Archaeologists excavating the underwater metropolis of Thônis-Heracleion in Egypt’s harbor of Abū Qīr unearthed wicker fruit baskets dating from the fourth century B.C.E.
Surprisingly, the jars still contain doum nuts and grape seeds, the fruit of an African palm tree deemed sacred by the ancient Egyptians.
“Nothing was disturbed,” marine archaeologist Franck Goddio tells Dalya Alberge of the Guardian. “It was very striking to see baskets of fruits.”
Goddio and his colleagues at the European Institute for Underwater Archaeology (IEASM) uncovered the containers in collaboration with Egypt’s Ministry of Tourism and Antiquities. Researchers have been surveying the ancient Mediterranean port city of Thônis-Heracleion since its rediscovery in 2001, according to Egypt Independent.
The baskets were stored in an underground room and may have been funerary offerings, reports the Greek City Times. Nearby, the researchers found a 197- by 26-foot tumulus or burial mound, and an extravagant array of Greek funerary goods likely left by merchants and mercenaries living in the area.
“Everywhere we found evidence of burned material,” says Goddio in a statement, as quoted by CNN’s Radina Gigova. “Spectacular ceremonies must have taken place there. The place must have been sealed for hundreds of years as we have found no objects from later than the early fourth century B.C.E., even though the city lived on for several hundred years after that.”
Other objects found on or surrounding the tumulus included ancient pottery, bronze artifacts, and figurines depicting the Egyptian god Osiris.
“We found hundreds of deposits made of ceramic,” Goddio tells the Guardian. “One above the other. These are imported ceramic, red on black figures.”
Thônis-Heracleion was established in the ninth century B.C.E. Before the foundation of Alexandria about 331 B.C.E., the city functioned as the “obligatory port of entry into Egypt for all ships arriving from the Greek world,” according to Goddio’s website.
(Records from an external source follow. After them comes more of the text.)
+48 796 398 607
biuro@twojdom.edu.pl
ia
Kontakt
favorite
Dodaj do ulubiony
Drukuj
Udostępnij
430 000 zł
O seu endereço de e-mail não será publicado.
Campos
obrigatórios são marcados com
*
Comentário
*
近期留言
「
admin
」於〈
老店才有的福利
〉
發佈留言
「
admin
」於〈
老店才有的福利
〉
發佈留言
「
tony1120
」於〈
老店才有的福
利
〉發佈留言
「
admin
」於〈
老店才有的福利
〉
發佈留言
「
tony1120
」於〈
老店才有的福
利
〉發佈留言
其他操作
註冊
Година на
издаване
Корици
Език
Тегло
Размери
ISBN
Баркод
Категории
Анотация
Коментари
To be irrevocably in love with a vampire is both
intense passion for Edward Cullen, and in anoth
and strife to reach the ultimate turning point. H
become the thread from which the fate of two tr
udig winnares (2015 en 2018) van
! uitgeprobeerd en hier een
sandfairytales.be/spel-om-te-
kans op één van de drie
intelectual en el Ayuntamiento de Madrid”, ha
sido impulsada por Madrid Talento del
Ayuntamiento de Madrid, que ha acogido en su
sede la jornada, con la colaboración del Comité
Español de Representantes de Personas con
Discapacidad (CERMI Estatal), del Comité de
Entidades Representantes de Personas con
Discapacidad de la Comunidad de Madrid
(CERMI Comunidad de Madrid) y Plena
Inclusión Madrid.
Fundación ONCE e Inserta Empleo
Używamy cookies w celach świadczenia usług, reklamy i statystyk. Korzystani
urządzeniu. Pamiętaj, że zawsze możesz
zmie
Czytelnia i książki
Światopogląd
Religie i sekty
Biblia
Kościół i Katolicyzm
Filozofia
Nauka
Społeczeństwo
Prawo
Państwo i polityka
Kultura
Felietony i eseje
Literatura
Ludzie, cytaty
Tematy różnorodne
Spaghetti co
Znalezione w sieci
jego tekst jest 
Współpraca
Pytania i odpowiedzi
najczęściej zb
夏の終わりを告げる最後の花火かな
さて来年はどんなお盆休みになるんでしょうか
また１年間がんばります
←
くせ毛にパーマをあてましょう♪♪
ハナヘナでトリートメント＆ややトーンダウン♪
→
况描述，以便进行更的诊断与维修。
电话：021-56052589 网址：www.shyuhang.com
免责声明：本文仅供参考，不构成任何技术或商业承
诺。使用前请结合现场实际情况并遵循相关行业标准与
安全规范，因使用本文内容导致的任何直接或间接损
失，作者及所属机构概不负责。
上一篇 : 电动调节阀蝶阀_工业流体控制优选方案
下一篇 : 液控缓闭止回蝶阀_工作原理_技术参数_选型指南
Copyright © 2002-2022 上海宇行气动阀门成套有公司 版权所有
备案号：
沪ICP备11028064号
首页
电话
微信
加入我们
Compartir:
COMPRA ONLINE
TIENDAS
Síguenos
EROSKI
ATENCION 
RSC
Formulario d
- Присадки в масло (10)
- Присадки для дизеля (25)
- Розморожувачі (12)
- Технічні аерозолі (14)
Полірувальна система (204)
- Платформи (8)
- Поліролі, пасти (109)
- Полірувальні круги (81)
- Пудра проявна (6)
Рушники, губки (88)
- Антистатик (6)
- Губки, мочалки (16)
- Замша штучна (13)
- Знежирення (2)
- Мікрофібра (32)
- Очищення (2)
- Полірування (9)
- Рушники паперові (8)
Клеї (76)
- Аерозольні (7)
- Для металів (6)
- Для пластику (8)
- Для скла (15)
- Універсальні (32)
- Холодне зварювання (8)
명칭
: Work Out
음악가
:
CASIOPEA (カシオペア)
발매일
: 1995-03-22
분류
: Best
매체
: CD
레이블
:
The thriving commercial center peaked between the sixth and fourth century B.C.E. Structures fanned out from a central temple, with waterways linking various portions of the city. Houses and other religious structures stood on islands near Thônis-core. Heracleion’s
Once an epicenter for maritime commerce, the city sank into the Mediterranean in the eighth century C.E. Some historians attribute the metropolis’ downfall to rising sea levels and collapsing, unstable sediment, as Reg Little wrote for Oxford Mail in 2022. Others posit that earthquakes and tidal waves caused a 42-square-mile segment of the Nile Delta to collapse into the sea, per CNN.
As the Art Newspaper’s Emily Sharpe reported in 2022, experts once thought that Heracleion—referenced by Greek historian Herodotus in the fifth century B.C.E.—was a separate city from Thônis, which is the site’s Egyptian name. A tablet found by Goddio’s team in 2001 helped researchers conclude that the two locations were one and the same.
Recovering objects from the ruins of Thônis-Heracleion is a grueling task due to the layers of protective sediment covering them.
“The goal is to learn as much as possible from our excavation without being intrusive,” Goddio told the Art Newspaper in 2022.
According to the Oxford Mail, other finds at Thônis-Heracleion include more than 700 antique anchors, gold coins and weights, and scores of small limestone sarcophagi holding the bones of mummified animals. Archaeologists discovered a well-preserved second-century B.C.E. military vessel in a separate section of the city last month.
Further items are expected to be discovered at the site in the future, according to experts. Goddio told the Guardian that just 3% of the buried metropolis has been studied in the 20 years after its rediscovery.